# [WORK INSTRUCTION]
The result should consist solely of the line containing "Oxygen Water" and the lines that follow it below, each reproduced exactly, the last line included.

# [PROVIDED RECORDS]
--- START ---
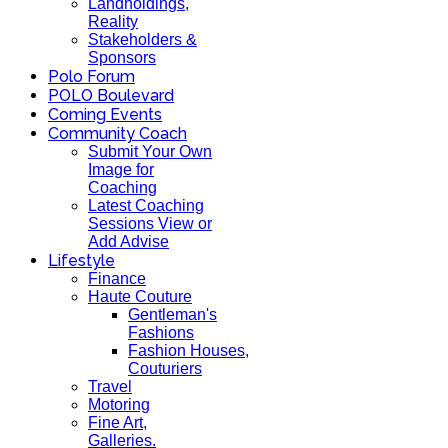
Landholdings,
Reality
Stakeholders &
Sponsors
Polo Forum
POLO Boulevard
Coming Events
Community Coach
Submit Your Own
Image for
Coaching
Latest Coaching
Sessions View or
Add Advise
Lifestyle
Finance
Haute Couture
Gentleman's
Fashions
Fashion Houses,
Couturiers
Travel
Motoring
Fine Art,
Galleries.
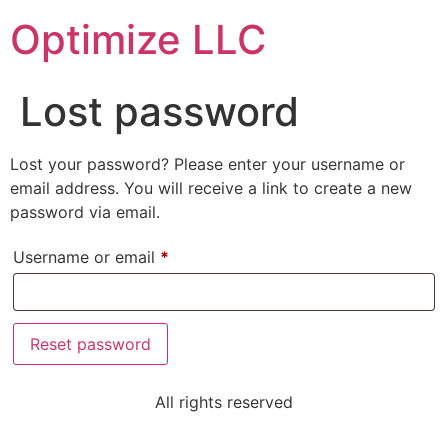
Optimize LLC
Lost password
Lost your password? Please enter your username or
email address. You will receive a link to create a new
password via email.
Username or email
*
Reset password
All rights reserved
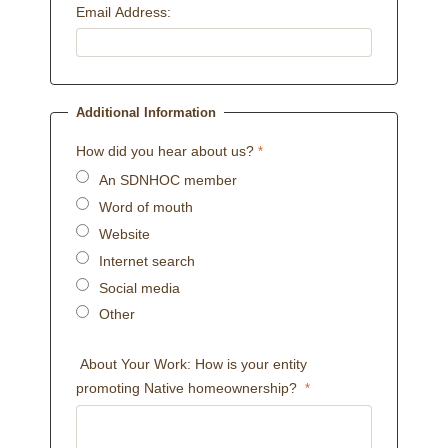
Email Address:
Additional Information
How did you hear about us?
An SDNHOC member
Word of mouth
Website
Internet search
Social media
Other
About Your Work: How is your entity
promoting Native homeownership?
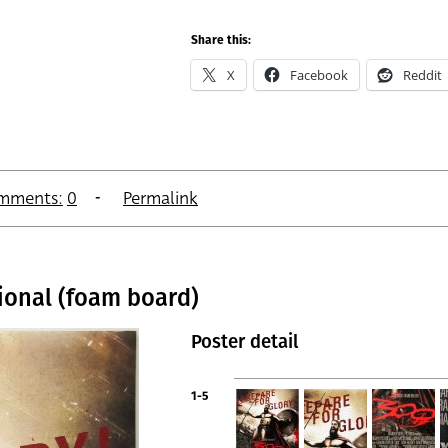
Share this:
X
Facebook
Reddit
mments:
0
Permalink
tional (foam board)
Poster detail
1-5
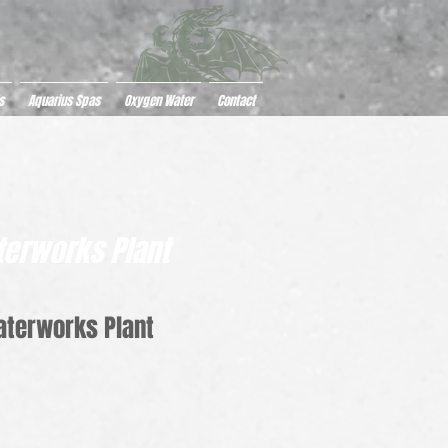
s
Aquarius Spas
Oxygen Water
Contact
erworks Plant
aterworks Plant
--- END ---
# [ANSWER SECTION]
Oxygen Water
Contact
erworks Plant
aterworks Plant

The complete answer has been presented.